## Action item
Take from the records below each line that holds "down".

## Extracted data
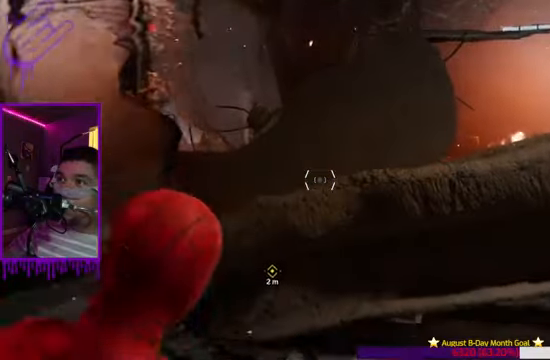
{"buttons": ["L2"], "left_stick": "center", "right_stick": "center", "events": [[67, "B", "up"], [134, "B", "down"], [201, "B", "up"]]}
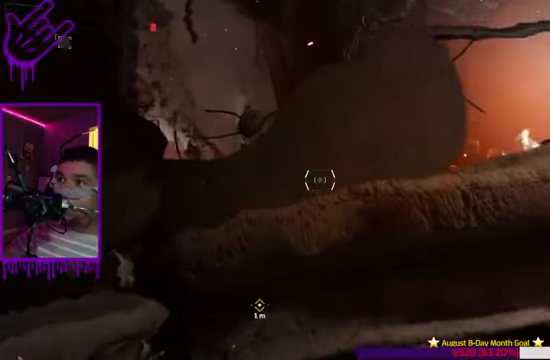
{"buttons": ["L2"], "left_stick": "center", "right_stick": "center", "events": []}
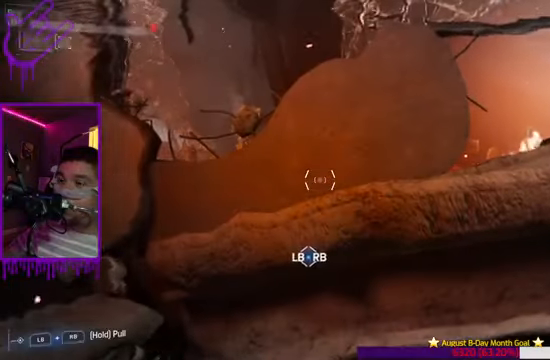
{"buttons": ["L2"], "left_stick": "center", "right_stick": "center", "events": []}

...

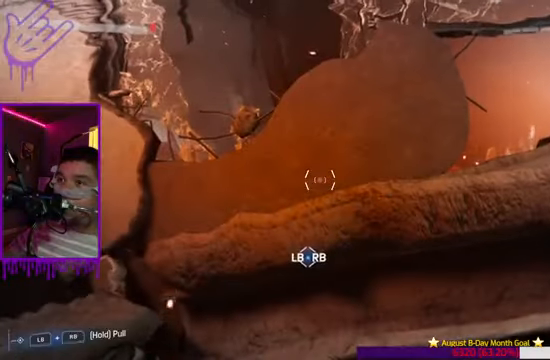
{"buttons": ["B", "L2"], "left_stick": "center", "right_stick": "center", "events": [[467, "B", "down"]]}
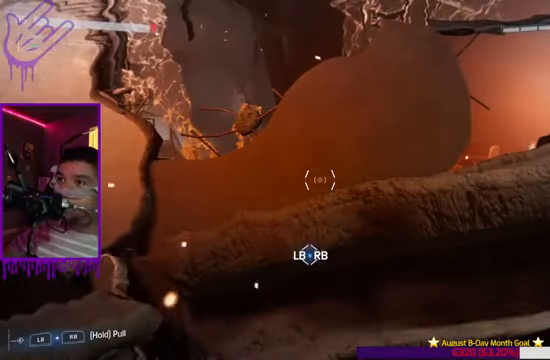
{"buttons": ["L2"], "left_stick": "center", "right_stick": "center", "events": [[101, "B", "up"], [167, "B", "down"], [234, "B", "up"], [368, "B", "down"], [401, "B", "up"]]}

## Answer to the problem
{"buttons": ["L2"], "left_stick": "center", "right_stick": "center", "events": [[67, "B", "up"], [134, "B", "down"], [201, "B", "up"]]}
{"buttons": ["B", "L2"], "left_stick": "center", "right_stick": "center", "events": [[467, "B", "down"]]}
{"buttons": ["L2"], "left_stick": "center", "right_stick": "center", "events": [[101, "B", "up"], [167, "B", "down"], [234, "B", "up"], [368, "B", "down"], [401, "B", "up"]]}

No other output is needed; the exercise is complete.